■ TO DO ■
Please reproduce the data exactly, though every picture must stay out.

BEGIN PROVIDED RECORDS

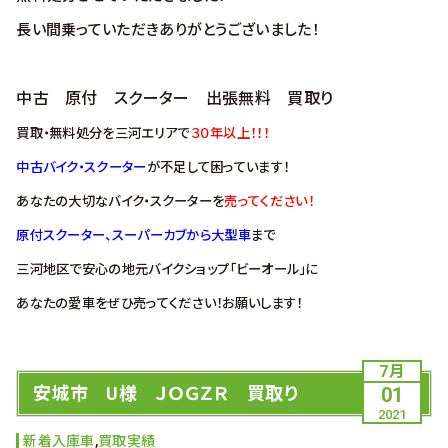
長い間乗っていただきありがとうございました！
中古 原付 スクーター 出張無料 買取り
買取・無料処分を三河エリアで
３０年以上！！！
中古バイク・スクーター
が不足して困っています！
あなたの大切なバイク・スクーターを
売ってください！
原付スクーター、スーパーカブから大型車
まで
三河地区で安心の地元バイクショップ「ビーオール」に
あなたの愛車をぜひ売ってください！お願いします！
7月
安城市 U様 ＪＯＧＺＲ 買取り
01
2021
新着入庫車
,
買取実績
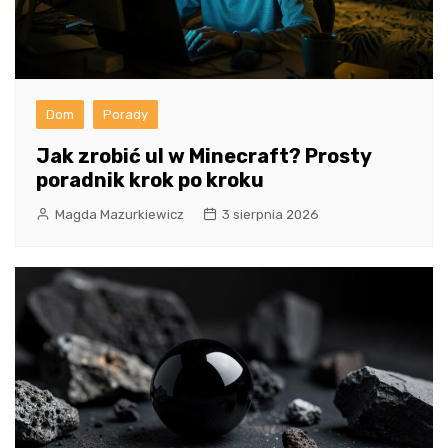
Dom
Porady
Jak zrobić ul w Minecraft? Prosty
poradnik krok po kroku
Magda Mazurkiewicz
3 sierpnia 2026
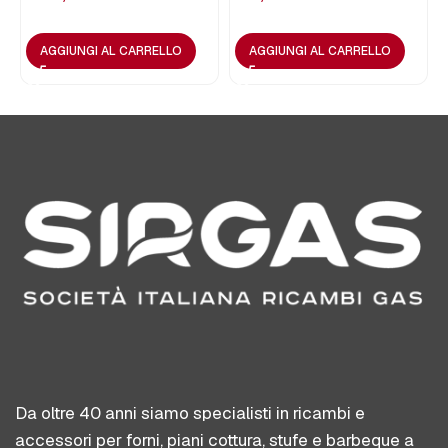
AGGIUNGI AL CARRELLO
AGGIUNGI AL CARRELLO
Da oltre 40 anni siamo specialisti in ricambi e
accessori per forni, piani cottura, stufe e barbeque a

END PROVIDED RECORDS

■ EXERCISE ANSWER ■
長い間乗っていただきありがとうございました！
中古 原付 スクーター 出張無料 買取り
買取・無料処分を三河エリアで
３０年以上！！！
中古バイク・スクーター
が不足して困っています！
あなたの大切なバイク・スクーターを
売ってください！
原付スクーター、スーパーカブから大型車
まで
三河地区で安心の地元バイクショップ「ビーオール」に
あなたの愛車をぜひ売ってください！お願いします！
7月
安城市 U様 ＪＯＧＺＲ 買取り
01
2021
新着入庫車
,
買取実績
Dom
Porady
Jak zrobić ul w Minecraft? Prosty
poradnik krok po kroku
Magda Mazurkiewicz
3 sierpnia 2026
AGGIUNGI AL CARRELLO
AGGIUNGI AL CARRELLO
Da oltre 40 anni siamo specialisti in ricambi e
accessori per forni, piani cottura, stufe e barbeque a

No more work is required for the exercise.